Ho letto su un precedente numero della rivista la risposta data ad un lettore che chiedeva informazioni sul fatto che non riusciva a vedere la luce emessa da apparati di networking funzionanti su fibre SM. Leggendo la risposta ho appreso che le fibre ottiche lavorano con segnali non visibili all’occhio umano. Per quale motivo allora si vede una luce rossa nelle porte degli apparati?

Innanzitutto mi preme ricordare ancora una volta che, per non mettere a rischio la propria vista, non bisogna mai guardare dentro le fibre ottiche se non si ha la certezza che non siano attraversate da alcun segnale, nemmeno nei casi in cui le potenze in gioco sono molto basse ed i laser sono di classe non ritenuta pericolosa. Per rispondere ora al suo quesito è necessario partire un po’ da lontano con una premessa nel campo della fisica ottica. L’occhio umano percepisce una gamma di lunghezze d’onda che nel loro insieme costituiscono la cosiddetta luce visibile e che partono dai 390 nanometri del colore violetto (da cui il termine ultravioletto per le lunghezze d’onda sotto tale soglia) fino ai 770 nm del colore rosso. Le lunghezze d’onda superiori a 770 nm, anch’esse non visibili, cadono nella gamma dell’infrarosso.

Figura 1 – La porzione visibile all’occhio umano dello spettro elettromagnetico (EM)

Le lunghezze d’onda riportate nel disegno si riferiscono al punto di variazione di un colore rispetto all’altro, questi colori sono definiti monocromatici e sono la base per tutta l’infinita varietà di colori che si genera per “miscelazione” di queste lunghezze d’onda principali. Alcune specie animali, come ad esempio le api, possono vedere una gamma di lunghezze d’onda più estese rispetto all’occhio umano e quindi teoricamente possono vedere colori con tonalità a noi sconosciute perché si trovano nel campo dell’ultravioletto. Pare che questi colori siano presenti in alcuni fiori e segnalano agli insetti i punti per l’impollinazione.

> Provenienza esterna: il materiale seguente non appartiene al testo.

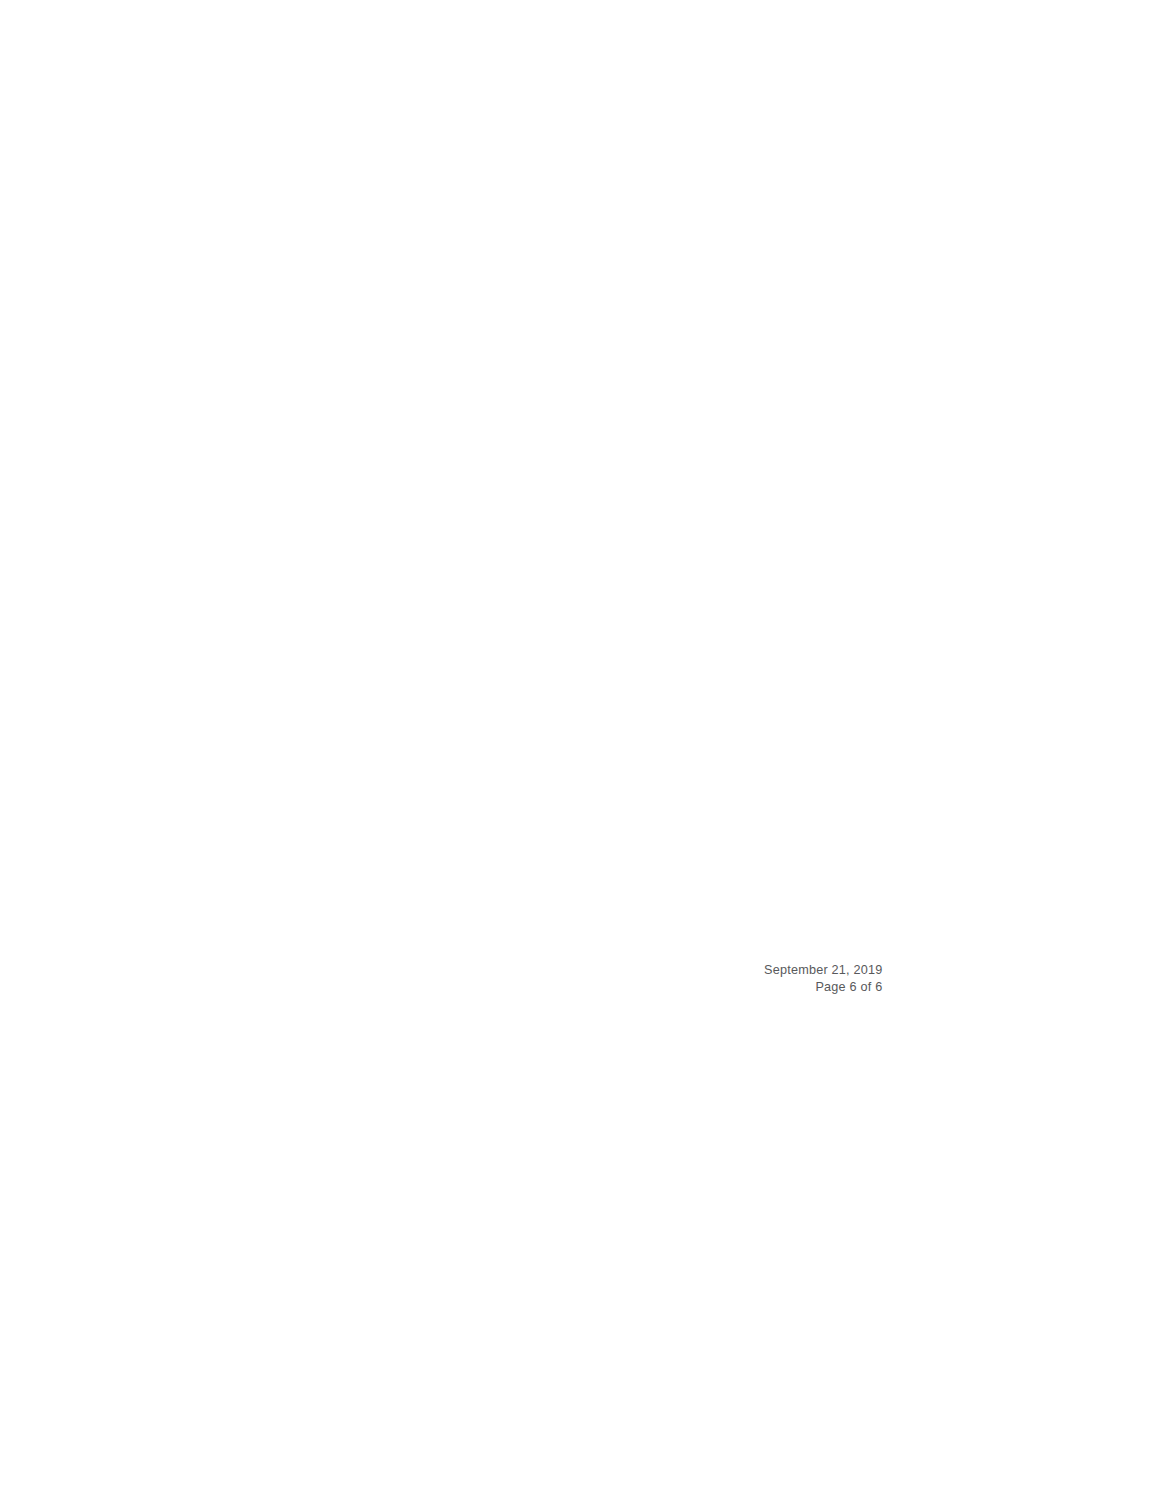September 21, 2019 Page 6 of 6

Tornando al nocciolo della sua domanda, la risposta è abbastanza semplice: incominciamo col dire che se da una porta di comunicazione di un apparato di rete appare una luce visibile (di colore rosso) allora si tratta certamente di un segnale che funziona in prima finestra (su una lunghezza d’onda nominale di 850 nm). Ma non tutte le sorgenti che operano in questa gamma producono un effetto visibile all’occhio umano: questo fenomeno avviene soltanto con apparati di ‘vecchio tipo’, ad esempio quelli che lavorano in Ethernet (10Base-FL) o Fast Ethernet (100Base-FX) con transceiver in tecnologia LED. Questo tipo di sorgenti, che un tempo erano le più utilizzate in quanto estremamente economiche rispetto ai laser, presentano però uno spettro di emissione alquanto ampio.

Figura 2 – Spettro di emissione tipico di una sorgente ottica a LED

Il disegno illustra lo spettro di emissione tipico di un led: con il termine di FWHM (Full Width Half Maximum) si definisce la larghezza dello spettro di emissione in corrispondenza di una potenza pari alla metà del massimo livello nominale di emissione. Questo come la sorgente luminosa dell’emettitore non si limiti ad emettere su una determinata lunghezza d’onda, ad esempio 850 nm, ma distribuisca la sua energia su una gamma piuttosto estesa, tanto che una porzione non trascurabile di essa ricade al disotto dei 770 nm, e quindi all’interno dello spettro visibile.

Se osserviamo con attenzione disegno di Fig. 2, notiamo infatti che 50 nm sotto la lunghezza d’onda nominale (850 nm) abbiamo una potenza di soli 3 dB inferiore a quella dell’emissione massima e quindi ancora assai sostenuta; scendendo ulteriormente di 30 nm si entra nella regione della luce visibile, nel campo del colore rosso. È bene fare attenzione al fatto che, se la luce rossa che possiamo osservare è di debole intensità, essa non rappresenta che una piccola frazione dell’intero spettro emesso dalla sorgente che colpisce comunque i nostri occhi, anche se non la vediamo.